WHAT IS BEING ASKED ▸
Copy out each line containing "University" from the entries below.

Collected data:
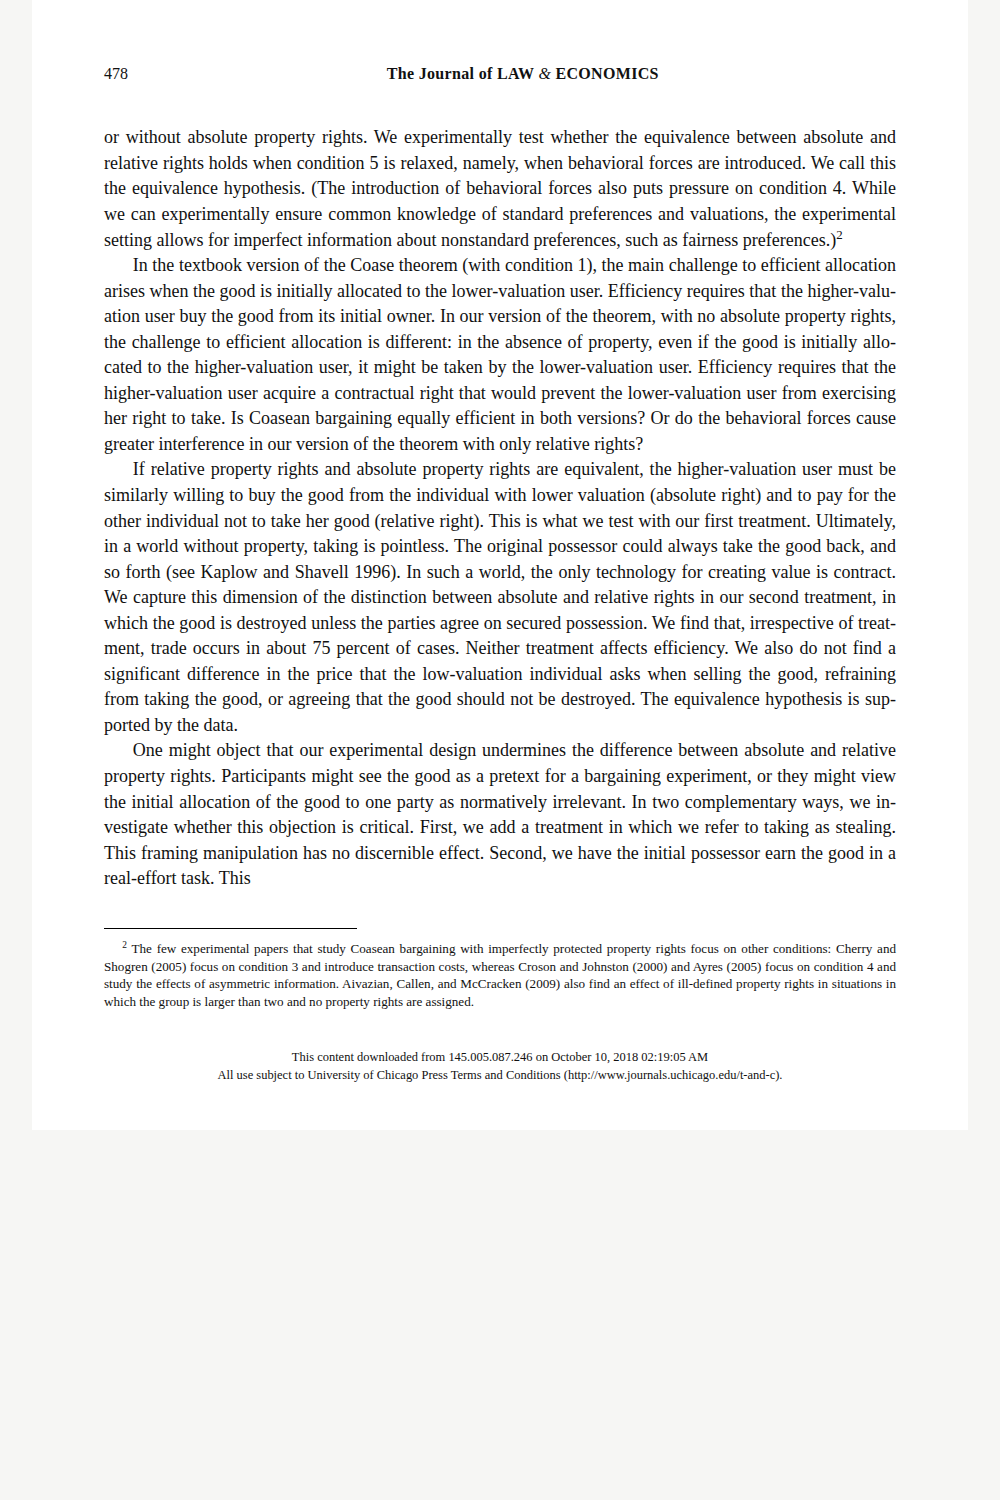478 The Journal of LAW & ECONOMICS
or without absolute property rights. We experimentally test whether the equivalence between absolute and relative rights holds when condition 5 is relaxed, namely, when behavioral forces are introduced. We call this the equivalence hypothesis. (The introduction of behavioral forces also puts pressure on condition 4. While we can experimentally ensure common knowledge of standard preferences and valuations, the experimental setting allows for imperfect information about nonstandard preferences, such as fairness preferences.)2
In the textbook version of the Coase theorem (with condition 1), the main challenge to efficient allocation arises when the good is initially allocated to the lower-valuation user. Efficiency requires that the higher-valuation user buy the good from its initial owner. In our version of the theorem, with no absolute property rights, the challenge to efficient allocation is different: in the absence of property, even if the good is initially allocated to the higher-valuation user, it might be taken by the lower-valuation user. Efficiency requires that the higher-valuation user acquire a contractual right that would prevent the lower-valuation user from exercising her right to take. Is Coasean bargaining equally efficient in both versions? Or do the behavioral forces cause greater interference in our version of the theorem with only relative rights?
If relative property rights and absolute property rights are equivalent, the higher-valuation user must be similarly willing to buy the good from the individual with lower valuation (absolute right) and to pay for the other individual not to take her good (relative right). This is what we test with our first treatment. Ultimately, in a world without property, taking is pointless. The original possessor could always take the good back, and so forth (see Kaplow and Shavell 1996). In such a world, the only technology for creating value is contract. We capture this dimension of the distinction between absolute and relative rights in our second treatment, in which the good is destroyed unless the parties agree on secured possession. We find that, irrespective of treatment, trade occurs in about 75 percent of cases. Neither treatment affects efficiency. We also do not find a significant difference in the price that the low-valuation individual asks when selling the good, refraining from taking the good, or agreeing that the good should not be destroyed. The equivalence hypothesis is supported by the data.
One might object that our experimental design undermines the difference between absolute and relative property rights. Participants might see the good as a pretext for a bargaining experiment, or they might view the initial allocation of the good to one party as normatively irrelevant. In two complementary ways, we investigate whether this objection is critical. First, we add a treatment in which we refer to taking as stealing. This framing manipulation has no discernible effect. Second, we have the initial possessor earn the good in a real-effort task. This
2 The few experimental papers that study Coasean bargaining with imperfectly protected property rights focus on other conditions: Cherry and Shogren (2005) focus on condition 3 and introduce transaction costs, whereas Croson and Johnston (2000) and Ayres (2005) focus on condition 4 and study the effects of asymmetric information. Aivazian, Callen, and McCracken (2009) also find an effect of ill-defined property rights in situations in which the group is larger than two and no property rights are assigned.
This content downloaded from 145.005.087.246 on October 10, 2018 02:19:05 AM
All use subject to University of Chicago Press Terms and Conditions (http://www.journals.uchicago.edu/t-and-c).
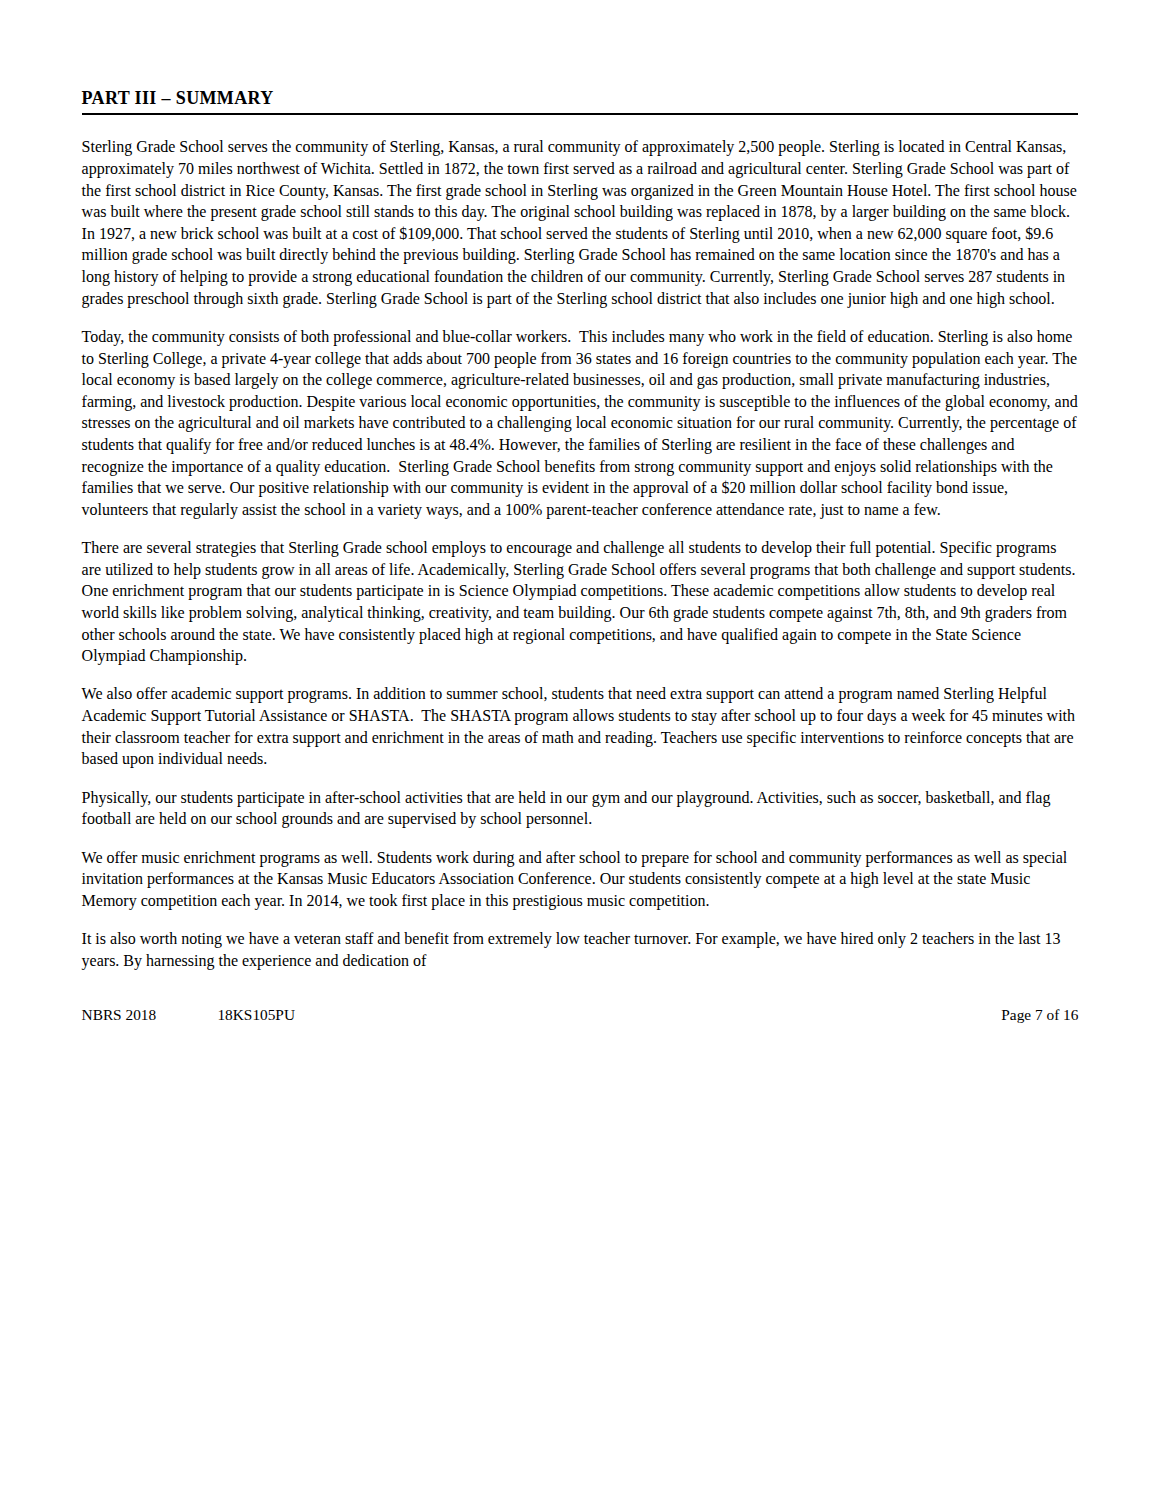PART III – SUMMARY
Sterling Grade School serves the community of Sterling, Kansas, a rural community of approximately 2,500 people. Sterling is located in Central Kansas, approximately 70 miles northwest of Wichita. Settled in 1872, the town first served as a railroad and agricultural center. Sterling Grade School was part of the first school district in Rice County, Kansas. The first grade school in Sterling was organized in the Green Mountain House Hotel. The first school house was built where the present grade school still stands to this day. The original school building was replaced in 1878, by a larger building on the same block. In 1927, a new brick school was built at a cost of $109,000. That school served the students of Sterling until 2010, when a new 62,000 square foot, $9.6 million grade school was built directly behind the previous building. Sterling Grade School has remained on the same location since the 1870's and has a long history of helping to provide a strong educational foundation the children of our community. Currently, Sterling Grade School serves 287 students in grades preschool through sixth grade. Sterling Grade School is part of the Sterling school district that also includes one junior high and one high school.
Today, the community consists of both professional and blue-collar workers. This includes many who work in the field of education. Sterling is also home to Sterling College, a private 4-year college that adds about 700 people from 36 states and 16 foreign countries to the community population each year. The local economy is based largely on the college commerce, agriculture-related businesses, oil and gas production, small private manufacturing industries, farming, and livestock production. Despite various local economic opportunities, the community is susceptible to the influences of the global economy, and stresses on the agricultural and oil markets have contributed to a challenging local economic situation for our rural community. Currently, the percentage of students that qualify for free and/or reduced lunches is at 48.4%. However, the families of Sterling are resilient in the face of these challenges and recognize the importance of a quality education. Sterling Grade School benefits from strong community support and enjoys solid relationships with the families that we serve. Our positive relationship with our community is evident in the approval of a $20 million dollar school facility bond issue, volunteers that regularly assist the school in a variety ways, and a 100% parent-teacher conference attendance rate, just to name a few.
There are several strategies that Sterling Grade school employs to encourage and challenge all students to develop their full potential. Specific programs are utilized to help students grow in all areas of life. Academically, Sterling Grade School offers several programs that both challenge and support students. One enrichment program that our students participate in is Science Olympiad competitions. These academic competitions allow students to develop real world skills like problem solving, analytical thinking, creativity, and team building. Our 6th grade students compete against 7th, 8th, and 9th graders from other schools around the state. We have consistently placed high at regional competitions, and have qualified again to compete in the State Science Olympiad Championship.
We also offer academic support programs. In addition to summer school, students that need extra support can attend a program named Sterling Helpful Academic Support Tutorial Assistance or SHASTA. The SHASTA program allows students to stay after school up to four days a week for 45 minutes with their classroom teacher for extra support and enrichment in the areas of math and reading. Teachers use specific interventions to reinforce concepts that are based upon individual needs.
Physically, our students participate in after-school activities that are held in our gym and our playground. Activities, such as soccer, basketball, and flag football are held on our school grounds and are supervised by school personnel.
We offer music enrichment programs as well. Students work during and after school to prepare for school and community performances as well as special invitation performances at the Kansas Music Educators Association Conference. Our students consistently compete at a high level at the state Music Memory competition each year. In 2014, we took first place in this prestigious music competition.
It is also worth noting we have a veteran staff and benefit from extremely low teacher turnover. For example, we have hired only 2 teachers in the last 13 years. By harnessing the experience and dedication of
NBRS 2018 18KS105PU Page 7 of 16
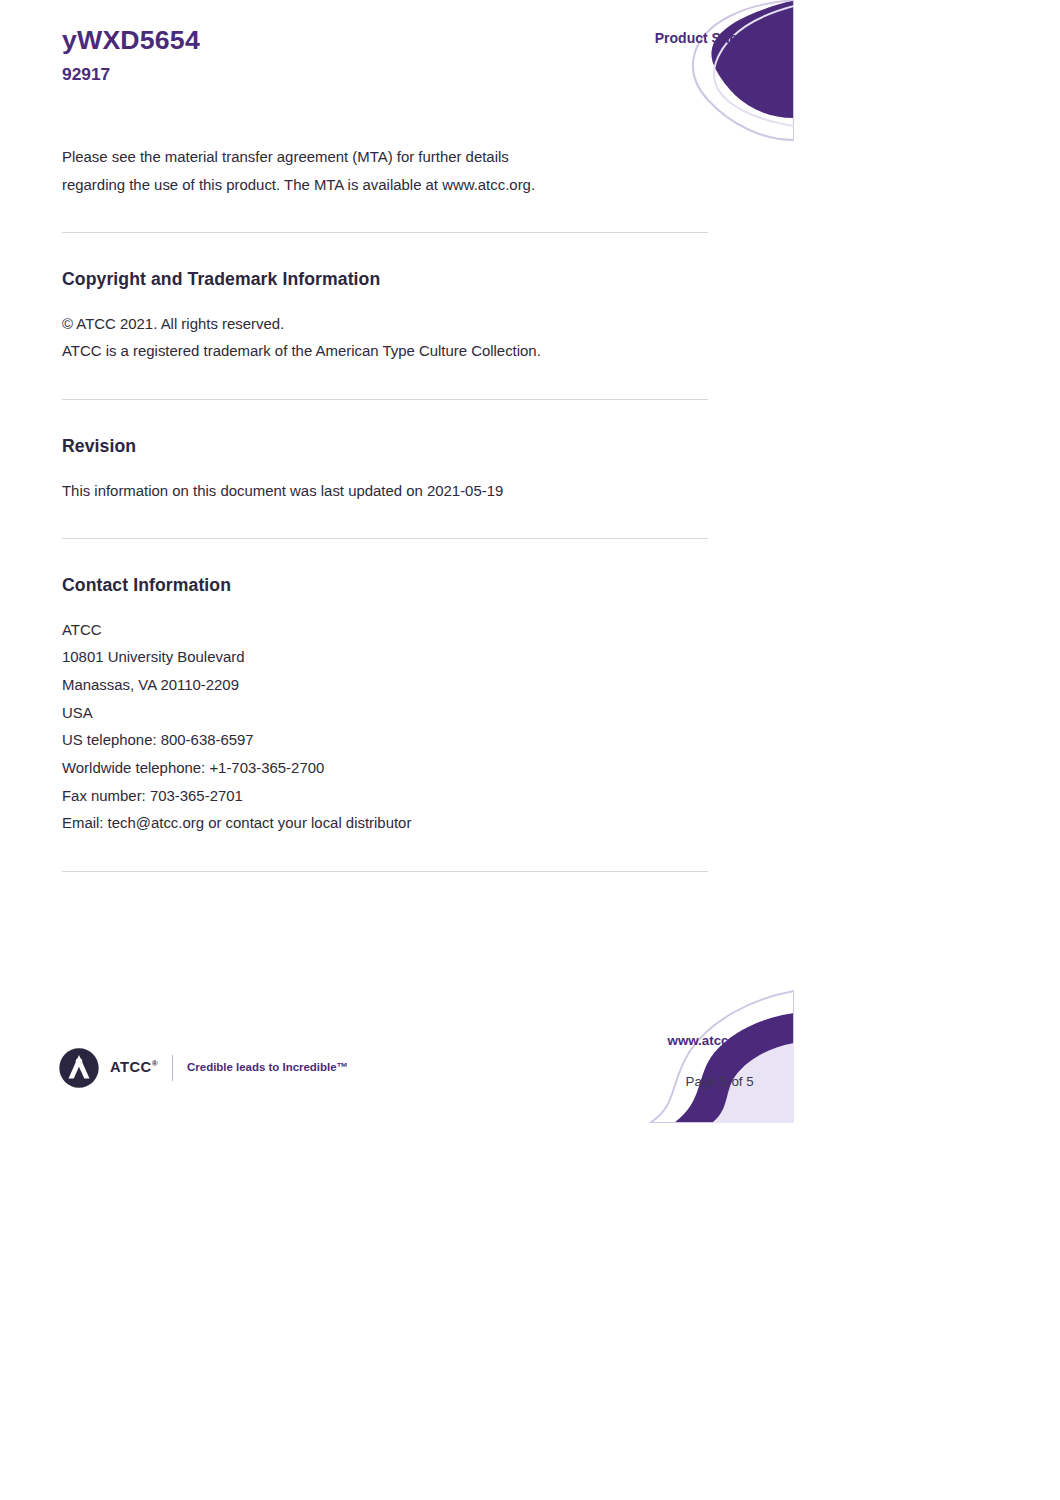yWXD5654
92917
Product Sheet
Please see the material transfer agreement (MTA) for further details
regarding the use of this product. The MTA is available at www.atcc.org.
Copyright and Trademark Information
© ATCC 2021. All rights reserved.
ATCC is a registered trademark of the American Type Culture Collection.
Revision
This information on this document was last updated on 2021-05-19
Contact Information
ATCC
10801 University Boulevard
Manassas, VA 20110-2209
USA
US telephone: 800-638-6597
Worldwide telephone: +1-703-365-2700
Fax number: 703-365-2701
Email: tech@atcc.org or contact your local distributor
ATCC®
Credible leads to Incredible™
www.atcc.org
Page 5 of 5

SOLUTION TO THIS EXERCISE ▸
All use subject to University of Chicago Press Terms and Conditions (http://www.journals.uchicago.edu/t-and-c).
10801 University Boulevard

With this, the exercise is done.